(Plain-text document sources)
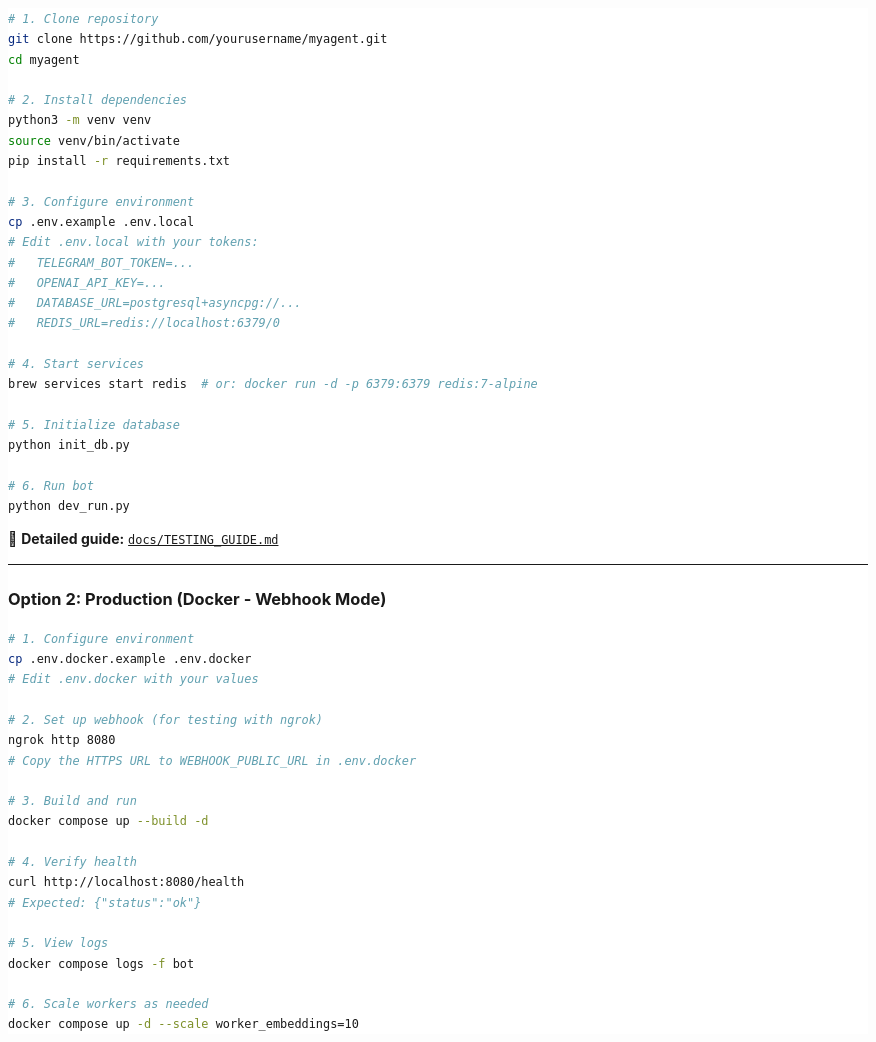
 ```bash
# 1. Clone repository
git clone https://github.com/yourusername/myagent.git
cd myagent

# 2. Install dependencies
python3 -m venv venv
source venv/bin/activate
pip install -r requirements.txt

# 3. Configure environment
cp .env.example .env.local
# Edit .env.local with your tokens:
#   TELEGRAM_BOT_TOKEN=...
#   OPENAI_API_KEY=...
#   DATABASE_URL=postgresql+asyncpg://...
#   REDIS_URL=redis://localhost:6379/0

# 4. Start services
brew services start redis  # or: docker run -d -p 6379:6379 redis:7-alpine

# 5. Initialize database
python init_db.py

# 6. Run bot
python dev_run.py
```

📖 **Detailed guide:** [`docs/TESTING_GUIDE.md`](docs/TESTING_GUIDE.md)

---

### Option 2: Production (Docker - Webhook Mode)

```bash
# 1. Configure environment
cp .env.docker.example .env.docker
# Edit .env.docker with your values

# 2. Set up webhook (for testing with ngrok)
ngrok http 8080
# Copy the HTTPS URL to WEBHOOK_PUBLIC_URL in .env.docker

# 3. Build and run
docker compose up --build -d

# 4. Verify health
curl http://localhost:8080/health
# Expected: {"status":"ok"}

# 5. View logs
docker compose logs -f bot

# 6. Scale workers as needed
docker compose up -d --scale worker_embeddings=10
```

The task -
From the first line to the last, repeat the records above exactly, leaving out the pictures.

Expected answer -
 ```bash
# 1. Clone repository
git clone https://github.com/yourusername/myagent.git
cd myagent

# 2. Install dependencies
python3 -m venv venv
source venv/bin/activate
pip install -r requirements.txt

# 3. Configure environment
cp .env.example .env.local
# Edit .env.local with your tokens:
#   TELEGRAM_BOT_TOKEN=...
#   OPENAI_API_KEY=...
#   DATABASE_URL=postgresql+asyncpg://...
#   REDIS_URL=redis://localhost:6379/0

# 4. Start services
brew services start redis  # or: docker run -d -p 6379:6379 redis:7-alpine

# 5. Initialize database
python init_db.py

# 6. Run bot
python dev_run.py
```

📖 **Detailed guide:** [`docs/TESTING_GUIDE.md`](docs/TESTING_GUIDE.md)

---

### Option 2: Production (Docker - Webhook Mode)

```bash
# 1. Configure environment
cp .env.docker.example .env.docker
# Edit .env.docker with your values

# 2. Set up webhook (for testing with ngrok)
ngrok http 8080
# Copy the HTTPS URL to WEBHOOK_PUBLIC_URL in .env.docker

# 3. Build and run
docker compose up --build -d

# 4. Verify health
curl http://localhost:8080/health
# Expected: {"status":"ok"}

# 5. View logs
docker compose logs -f bot

# 6. Scale workers as needed
docker compose up -d --scale worker_embeddings=10
```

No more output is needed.